Anonymous wrote:OP, I was taught that if someone tells you they are suicidal, you believe them. That goes from the first time.
GF aside, your son is displaying signs of serious mental illness. Weight loss, social isolation, scarring, suicidal ideation, a suicide PLAN. This is not self help book territory. This is professional help ASAP territory.
Call a suicide hotline in his area, talk to them and find out local resources for him, including those for abused men.
THIS. ABOVE.
OP, while it's good you're visiting out there and will be nearby -- he is talking about a suicide PLAN.
There is a reason the PP and I both put that in all caps.
Do not let the fear of "he's an adult and I can't really intervene" make you go too gently with him. An earlier PP who notes that the GF (who is mentally ill herself) is "loosening restrictions" because doing so actually helps her control him right now, is right about that.
He may believe that if he leaves her, she will kill herself -- in fact I would not be at all surprised if she has told him so, in exactly those words. "If you leave me, I will kill myself." This only worsens his own mental illness.
Your son is in a very perilous situation that actually threatens his own life.

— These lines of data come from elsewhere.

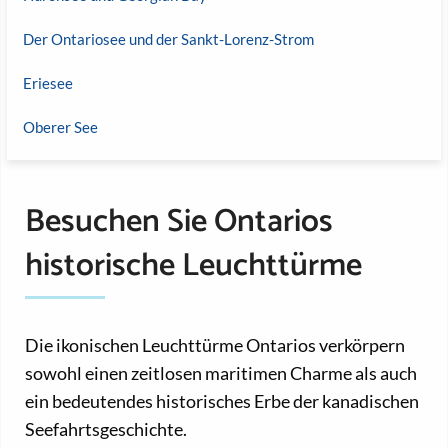
Der Ontariosee und der Sankt-Lorenz-Strom
Eriesee
Oberer See
Besuchen Sie Ontarios
historische Leuchttürme
Die ikonischen Leuchttürme Ontarios verkörpern
sowohl einen zeitlosen maritimen Charme als auch
ein bedeutendes historisches Erbe der kanadischen
Seefahrtsgeschichte.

Call a suicide hotline NOW. They are not just for those who are suicidal themselves. You and DH need a script for how to talk to your son on that day you have him alone to yourselves, so you can prise him out of this situation. Ask for help with that script. And do not, do not, do not let the GF suddenly decide she must "tag along" on the hike or the day's outing. You need to get your son alone. She may want to be present all the time you're there and might just turn up even if you think you're only seeing your son. If she does, have a plan for you or dad getting her away on some pretense.
Suicide hotline call, pronto. Get advice before you travel out there. Don't wing it. Please come back and update us. Very concerned for your son.